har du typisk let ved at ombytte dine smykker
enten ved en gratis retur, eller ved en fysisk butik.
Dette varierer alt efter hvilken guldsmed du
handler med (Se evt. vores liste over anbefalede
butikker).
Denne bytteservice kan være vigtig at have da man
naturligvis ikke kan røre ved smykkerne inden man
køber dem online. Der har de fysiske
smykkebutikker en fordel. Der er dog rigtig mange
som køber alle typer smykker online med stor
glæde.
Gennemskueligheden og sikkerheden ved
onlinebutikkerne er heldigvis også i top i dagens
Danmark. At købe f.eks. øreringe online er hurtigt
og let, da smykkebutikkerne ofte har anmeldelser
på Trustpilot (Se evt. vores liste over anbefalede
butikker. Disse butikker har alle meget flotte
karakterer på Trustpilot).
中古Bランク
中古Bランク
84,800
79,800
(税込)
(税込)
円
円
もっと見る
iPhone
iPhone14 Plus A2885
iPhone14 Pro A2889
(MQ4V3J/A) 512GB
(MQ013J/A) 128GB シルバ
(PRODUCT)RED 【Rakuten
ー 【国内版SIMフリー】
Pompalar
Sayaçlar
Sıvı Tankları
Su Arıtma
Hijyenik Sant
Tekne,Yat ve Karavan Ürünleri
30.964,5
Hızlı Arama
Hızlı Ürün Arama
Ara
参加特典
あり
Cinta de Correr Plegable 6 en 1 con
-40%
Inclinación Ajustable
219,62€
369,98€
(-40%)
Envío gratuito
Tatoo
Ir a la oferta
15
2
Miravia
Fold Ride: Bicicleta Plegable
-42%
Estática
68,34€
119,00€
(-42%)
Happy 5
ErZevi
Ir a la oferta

====================

## TASK INSTRUCTIONS
Please reproduce all of the lines above word for word, keeping their original order.

## WRITTEN ANSWER
har du typisk let ved at ombytte dine smykker
enten ved en gratis retur, eller ved en fysisk butik.
Dette varierer alt efter hvilken guldsmed du
handler med (Se evt. vores liste over anbefalede
butikker).
Denne bytteservice kan være vigtig at have da man
naturligvis ikke kan røre ved smykkerne inden man
køber dem online. Der har de fysiske
smykkebutikker en fordel. Der er dog rigtig mange
som køber alle typer smykker online med stor
glæde.
Gennemskueligheden og sikkerheden ved
onlinebutikkerne er heldigvis også i top i dagens
Danmark. At købe f.eks. øreringe online er hurtigt
og let, da smykkebutikkerne ofte har anmeldelser
på Trustpilot (Se evt. vores liste over anbefalede
butikker. Disse butikker har alle meget flotte
karakterer på Trustpilot).
中古Bランク
中古Bランク
84,800
79,800
(税込)
(税込)
円
円
もっと見る
iPhone
iPhone14 Plus A2885
iPhone14 Pro A2889
(MQ4V3J/A) 512GB
(MQ013J/A) 128GB シルバ
(PRODUCT)RED 【Rakuten
ー 【国内版SIMフリー】
Pompalar
Sayaçlar
Sıvı Tankları
Su Arıtma
Hijyenik Sant
Tekne,Yat ve Karavan Ürünleri
30.964,5
Hızlı Arama
Hızlı Ürün Arama
Ara
参加特典
あり
Cinta de Correr Plegable 6 en 1 con
-40%
Inclinación Ajustable
219,62€
369,98€
(-40%)
Envío gratuito
Tatoo
Ir a la oferta
15
2
Miravia
Fold Ride: Bicicleta Plegable
-42%
Estática
68,34€
119,00€
(-42%)
Happy 5
ErZevi
Ir a la oferta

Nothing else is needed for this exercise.